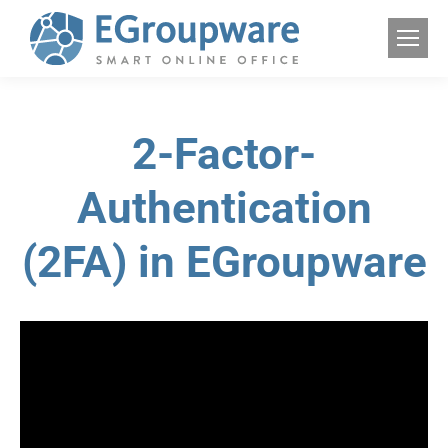
2-Factor-
Authentication
(2FA) in EGroupware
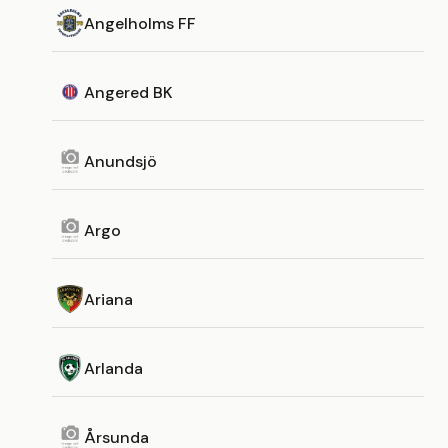
Angelholms FF
Angered BK
Anundsjö
Argo
Ariana
Arlanda
Årsunda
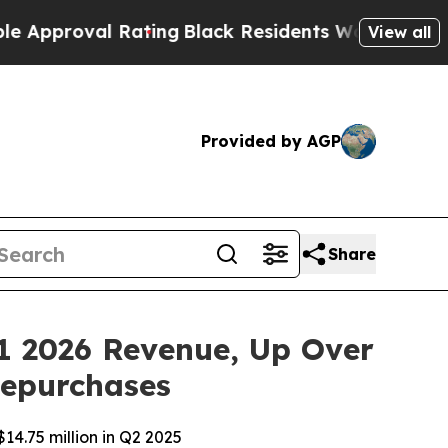
oval Rating
Black Residents Warned of Abusive Co
View all
Provided by AGP
Share
1 2026 Revenue, Up Over
Repurchases
14.75 million in Q2 2025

★ ★ ★ ★ ★

> _WORK TASK_
Convert the text lines from the records above into a Markdown table with two columns, Row and Line text. Number the rows in order, skip blank lines, and omit the pictures.

> _EXPECTED ANSWER_
| Row | Line text |
|---|---|
| 1 | 2-Factor- |
| 2 | Authentication |
| 3 | (2FA) in EGroupware |
| 4 | Angelholms FF |
| 5 | Angered BK |
| 6 | Anundsjö |
| 7 | Argo |
| 8 | Ariana |
| 9 | Arlanda |
| 10 | Årsunda |
| 11 | oval Rating |
| 12 | Black Residents Warned of Abusive Co |
| 13 | View all |
| 14 | Provided by AGP |
| 15 | Share |
| 16 | 1 2026 Revenue, Up Over |
| 17 | Repurchases |
| 18 | 14.75 million in Q2 2025 |